In questo tempo di Quaresima ci stiamo preparando alla celebrazione della Pasqua, quando rinnoveremo le promesse del nostro Battesimo. Camminiamo nel mondo come Gesù e facciamo di tutta la nostra esistenza un segno del suo amore per i nostri fratelli, specialmente i più deboli e i più poveri, noi costruiamo a Dio un tempio nella nostra vita. E così lo rendiamo “incontrabile” per tante persone che troviamo sul nostro cammino. Se noi siamo testimoni di questo Cristo vivo, tante gente incontrerà Gesù in noi, nella nostra testimonianza. Ma - ci domandiamo, e ognuno di noi si può domandare –: il Signore si sente veramente a casa nella mia vita? Gli permettiamo di fare “pulizia” nel nostro cuore e di scacciare gli idoli, cioè quegli atteggiamenti di cupidigia, gelosia, mondanità, invidia, odio, quell’abitudine di chiacchierare e “spellare” gli altri? […]

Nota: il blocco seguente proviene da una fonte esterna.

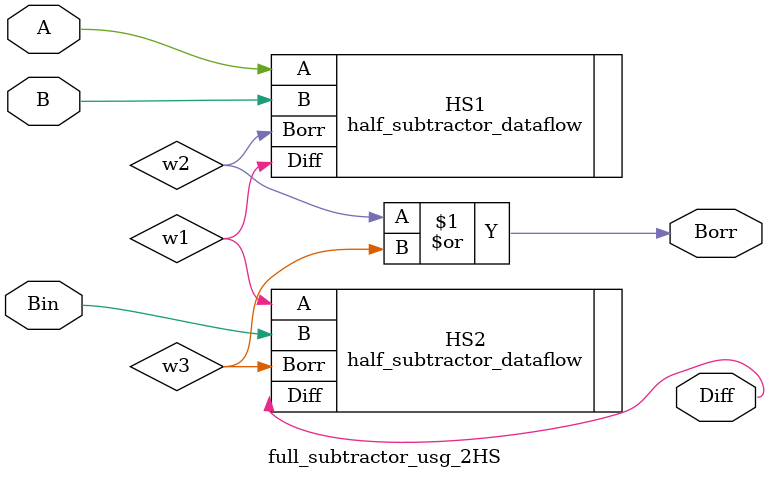
<source format=v>
/********************************************************************************************
Filename    :      full_subtractor_usg_2HS.v
Description :      Full Subtractor RTL (Using 2 Half Subtractors and 1 OR gate)
Author Name :      Sajeel Abid Parray
Language    :      Verilog HDL
Project     :      Full Subtractor using 2 Half Subtractors
Date        :      17-November-2025
*********************************************************************************************/

module full_subtractor_usg_2HS ( 

input A,B,Bin,
output Diff,Borr );
wire w1,w2,w3;               // Internal wires to connect half subtractors

half_subtractor_dataflow HS1 ( .A(A), .B(B), .Diff(w1), .Borr(w2) );            // First Half Subtractor
half_subtractor_dataflow HS2 ( .A(w1), .B(Bin), .Diff(Diff), .Borr(w3) );       // Second Half Subtractor

or OR1 (Borr, w2, w3);            // OR gate to generate final Borrow output

endmodule                          

</source>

Ogni Eucaristia che celebriamo con fede ci fa crescere come tempio vivo del Signore, grazie alla comunione con il suo Corpo crocifisso e risorto. Gesù conosce quello che c’è in ognuno di noi, e conosce pure il nostro più ardente desiderio: quello di essere abitati da Lui, solo da Lui. Lasciamolo entrare nella nostra vita, nella nostra famiglia, nei nostri cuori.